Cisco chairman emeritus John Chambers noted in a recent Knowledge@Wharton interview that more than 70% of all startups fail. Sometimes, when death seems near, survival might well be within reach if the startup team is enthusiastically involved. That is a lesson that a near-death experience at his startup taught Gautam Tambay, co-founder and CEO of Springboard, a three-year-old firm that provides online education courses in “new economy” skills such as data analytics and AI/machine learning. A couple of years after its founding, Springboard faced a crisis. Tambay and his team realized that though they had a good product and decent user reviews, usage was dropping, revenues were flat or declining, and they had only enough money to survive three months. They determined that their distribution model was flawed, and the only way out of the crisis was to raise more capital. If they failed to do so, Springboard would have to close.

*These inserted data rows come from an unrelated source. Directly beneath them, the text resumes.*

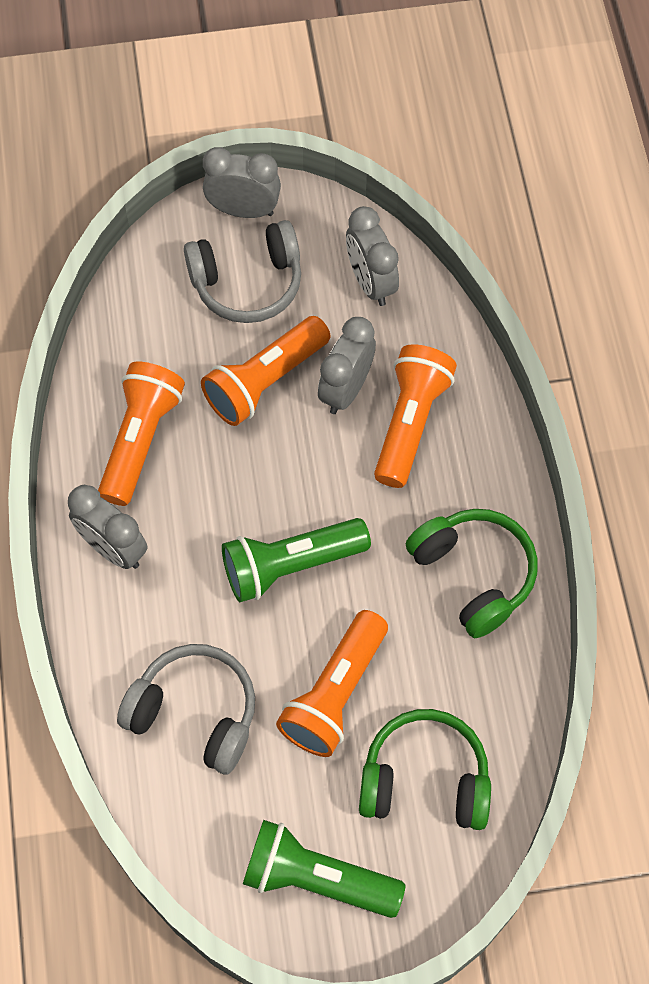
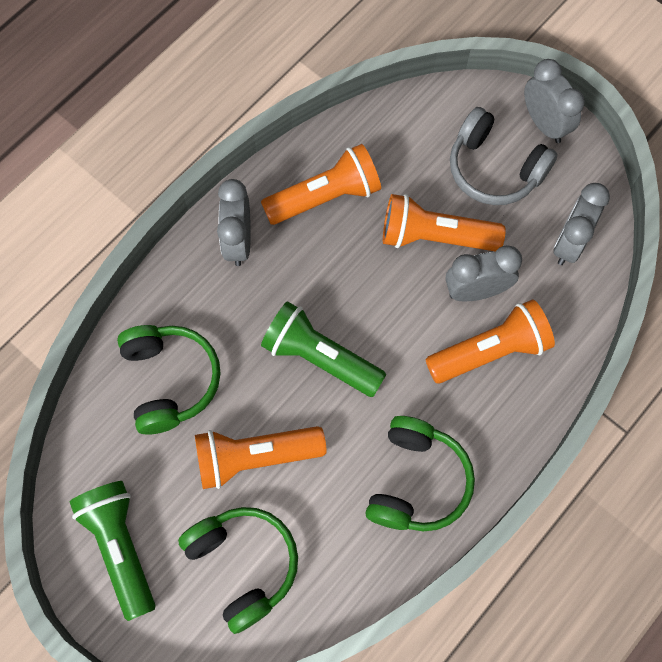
camera: 50 degrees right, 5 degrees up
grey headphones [117,644,255,774] -> green headphones [117,325,221,435]

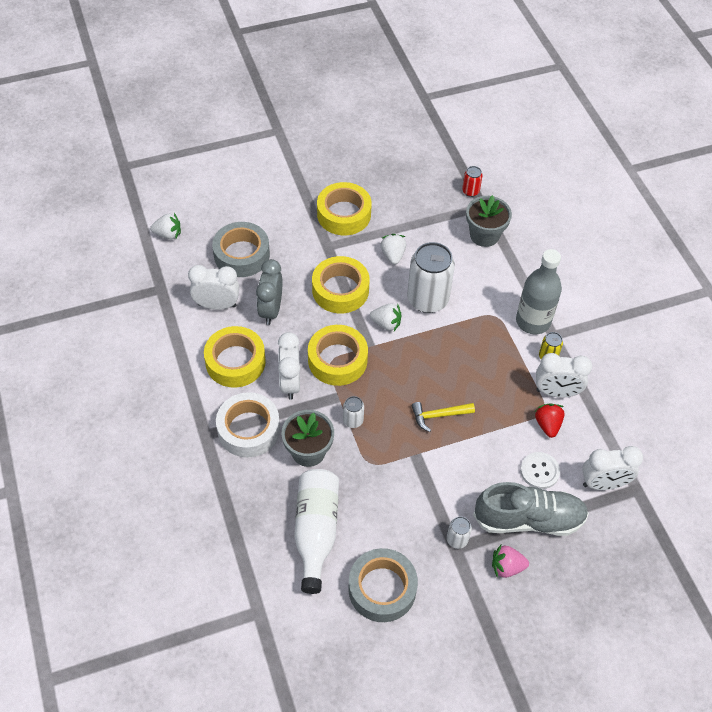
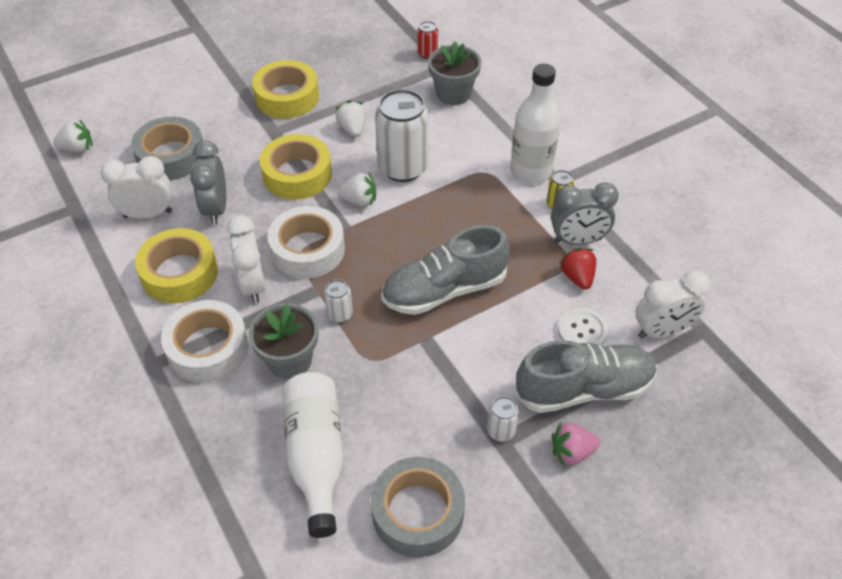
camera: 10 degrees left, 5 degrees down
yellow tape [308,325,368,386] -> white tape [267,206,345,279]
yellow hammer [412,402,475,432] -> grey shoe [381,225,510,315]
grey bottle [516,249,562,334] -> white bottle [510,63,561,183]
white clock [536,353,592,398] -> grey clock [551,182,619,245]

That was when the 20-person team — which was “young and hungry” — took Tambay and his co-founder, Parul Gupta, out to lunch. They said, “We’ve seen the numbers. They are not good, and you must be stressed. Why aren’t you involving us?” Tambay said he was afraid that sharing the firm’s troubles might have led the team to quit. The team members reassured the founders that “they wanted to be part of the story,” which is why they chose to work for a startup like Springboard and not for a big company. “That was one of the biggest lessons, [although] it was counter-intuitive to me at the time,” Tambay said. A more involved team then worked together to revive the firm’s fortunes, he added. He changed his approach from one of being “the umbrella to protect everybody from bad news” to one where “you let the bad news flow as soon as possible, so you get more people working on the problem.” With offices in San Francisco and Bangalore, Springboard has grown since that frightening experience. It has now trained more than 200,000 students in 77 countries.

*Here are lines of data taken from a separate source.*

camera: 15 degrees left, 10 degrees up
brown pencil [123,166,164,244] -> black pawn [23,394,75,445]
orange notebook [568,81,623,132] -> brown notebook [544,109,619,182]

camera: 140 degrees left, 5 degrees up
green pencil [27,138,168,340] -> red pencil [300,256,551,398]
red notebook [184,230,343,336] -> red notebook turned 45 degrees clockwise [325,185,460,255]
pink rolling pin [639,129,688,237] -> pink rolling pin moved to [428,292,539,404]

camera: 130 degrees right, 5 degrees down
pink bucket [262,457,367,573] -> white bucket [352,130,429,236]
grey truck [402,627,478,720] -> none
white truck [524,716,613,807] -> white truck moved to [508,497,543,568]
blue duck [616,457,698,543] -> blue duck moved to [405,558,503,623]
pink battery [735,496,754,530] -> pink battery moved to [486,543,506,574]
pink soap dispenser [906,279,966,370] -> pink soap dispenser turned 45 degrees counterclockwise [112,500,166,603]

Deciding to take the plunge into entrepreneurship and giving up the security of a regular paycheck is the first big challenge startup founders face. Before she began her entrepreneurial journey, Krishnan had worked in business and product development roles at large companies including Microsoft and Comcast, as a venture capital investor, and as an executive at venture-backed startups. “I had seen it being close to the founder, but not being the founder,” she said. For Krishnan, the prime driver was her passion to make an impact in the education space by using technology “to make learning more fun and engaging.” According to her, startup founders must ask themselves if they would pursue their venture even if they knew that they wouldn’t make “significant amounts of money. If that drives you, you will fight all the fights along the way to get to the end point,” she said.
Singhal’s entrepreneurial journey began in 1999 when he was a student at the Indian Institute of Technology in Kanpur where he won a business plan competition. He pursued his idea for seven years with little success before launching InMobi. “There’s no entrepreneurial gene in my family remotely,” he said, citing his middle-class upbringing; his father was a bank executive and his mother a homemaker.
“I had zero risk. The only risk was – what would my parents think about it? But that was manageable.” The security of a job could be compelling, he noted. “For all of us who think entrepreneurs are these geeky, rich people, the risk-adjusted probability return of a working professional is more than that of an entrepreneur.”
When Tambay had to choose between a career as a software engineer or becoming an entrepreneur, he followed a piece of advice someone had given him: “Find a person who is 10 or 15 years ahead of you or older than you and whose life you want – and then do what they did,” he said. That exercise didn’t take long: his models happened to be entrepreneurs. “I jumped right into it. I didn’t overthink it. If you want to be an entrepreneur, don’t overthink it.”